Intimacy Unveiled

Piera Carfagno
Food For Thought
Published in
4 min readApr 18, 2017

“The opposite of loneliness, it’s not togetherness. It’s intimacy.” –Richard Bach

Defining Intimacy

Intimacy is how we, as social beings, experience deep connection and closeness with others. It’s no surprise that understanding intimacy and what it means for us can feel both tricky and scary. When referencing intimacy, it is common to limit the scope of intimate relationships to those that are only romantic or sexual. While sex can be an experience of intense closeness and intimacy, intimacy is in no way limited to the physical.

In fact, we have the opportunity to experience many kinds of intimate relationships in various parts of our lives. Intimacy can be shared between family members, peers, community members, friends, and partners. Since you likely have these kinds of relationships in your life, let’s explore what might deepen their meaning. Here, we’ll explore intimacy and work toward understanding how to strengthen our connection with self and others.

Building Intimacy

Building any kind of relationship requires reciprocal give and take. Renowned relationship expert Dr. Gary Chapman — the author of The 5 Love Languages — uses the metaphor of a “love tank” to describe the unique ingredients individuals may need to experience intimacy and feel adequately loved. He likens the “love tank” to a fuel tank in which love, connection and intimacy power relationships. Dr. Chapman explains that understanding and identifying how we show our affection and how we receive affection from others is fundamental in filling our “love tank” and in turn important when cultivating intimacy with others.

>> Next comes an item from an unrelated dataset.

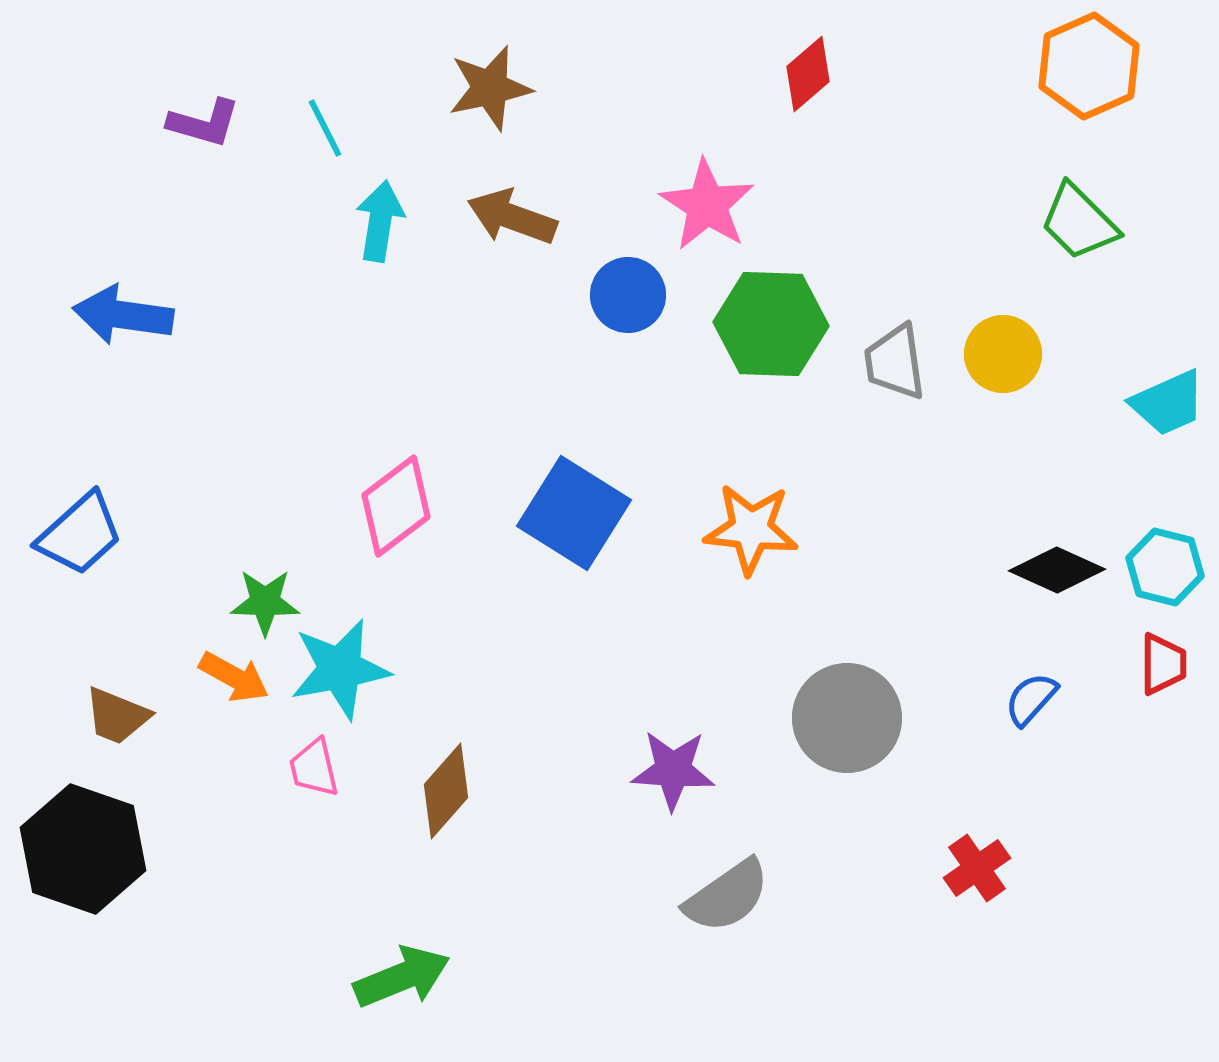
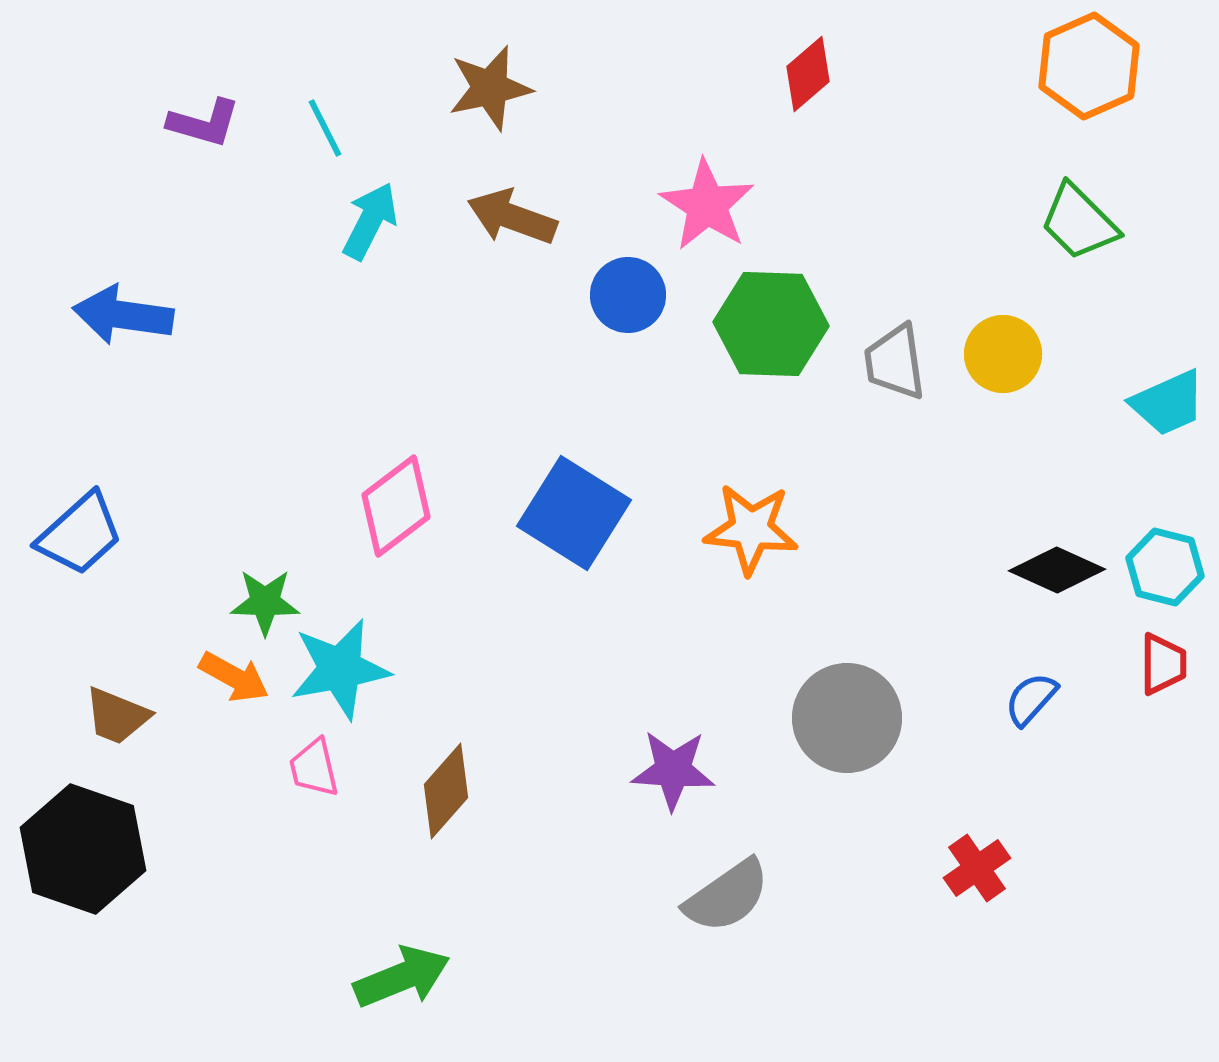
cyan arrow: moved 10 px left; rotated 18 degrees clockwise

Exercise: Take a few minutes to reflect on this questions: When have I felt fueled by deep connection? When have I experienced intimacy?

Can you be curious about your responses? Have your experiences of intimacy been geared toward the physical, like touch, maintaining eye contact, sex, or being held? Or have these intimate experiences been emotional, like sharing something vulnerable, expressing appreciation, choosing to trust, thinking of another, or sharing an understood silence? While each person may have unique experiences of intimacy, a common and prudent part of it is that the experience is shared.

People involved in a relationship meet, and the space in which their feelings and needs join is the birthplace of intimacy; it seeps into the psychological spaces of the individuals building feelings of connection, being seen, understood, and valued.

Our relationships with others offer us some thing that makes us feel warmth, comfort and connection. Reflecting on the simple experience of sitting with friends can illuminate what intimacy in these relationships can offer, like comfort in knowing that despite the chaos of life, these friendships will persevere and fill an emotional desire for love, acceptance and belonging. Intimacy can even exist in places like a structured work environment where shared experiences allow for a felt sense of being understood, valued and connected with co-workers.

Overcoming Resistance to Intimacy

Here’s the catch — intimacy can feel like a risk. This is because intimacy requires vulnerability. To be vulnerable with someone means to let them know you beyond the defenses that ordinarily give you a feeling of safety and self-preservation. Our gut reaction and response to things is an evolutionary strength! But, sometimes sticking to only what feels safe does not allow for growth of self or the development of fulfilling relationships. It’s important to remember that growth, especially emotional growth (as is required when seeking greater intimacy) is not linear. A common part of the process of building intimacy includes regression. It is normal for us to revert to old patterns of self-protection. Even though these familiar ways of being hinder our achieving desired connection, they feel much safer than taking a vulnerable leap. When you find yourself in this position, that is, attempting to connect in ways that are unfulfilling, notice it, let yourself be curious about it, and listen to what you are needing. It may be that you readjust in that very moment, or that you revisit the discomfort later. In fact, allowing yourself to be curious at all is an indication that you’re on the path to strengthening the connection and intimacy in your relationship with yourself, and likely others too. When the relationship we share with our self and others is founded in intimacy, all parties can be open about their current internal state of affairs. Sharing your understanding of what it is that’s holding you back from achieving the level of connection and intimacy that you desire fosters the very thing that you are after — deeper connection.

The quest to achieve deeper connection starts with you exploring and defining what you need to build intimate and strong relationships. Fostering intimacy is a process that evolves. Ask questions, challenge ideas, and sit with your answers — your truth. Welcome new experiences as they add value to how you make sense of the world and share those experiences with those with whom you are close. Intimacy, though sometimes allusive, can afford us secure and durable relationships. Intimacy is a durable thread with which meaningful connection is woven.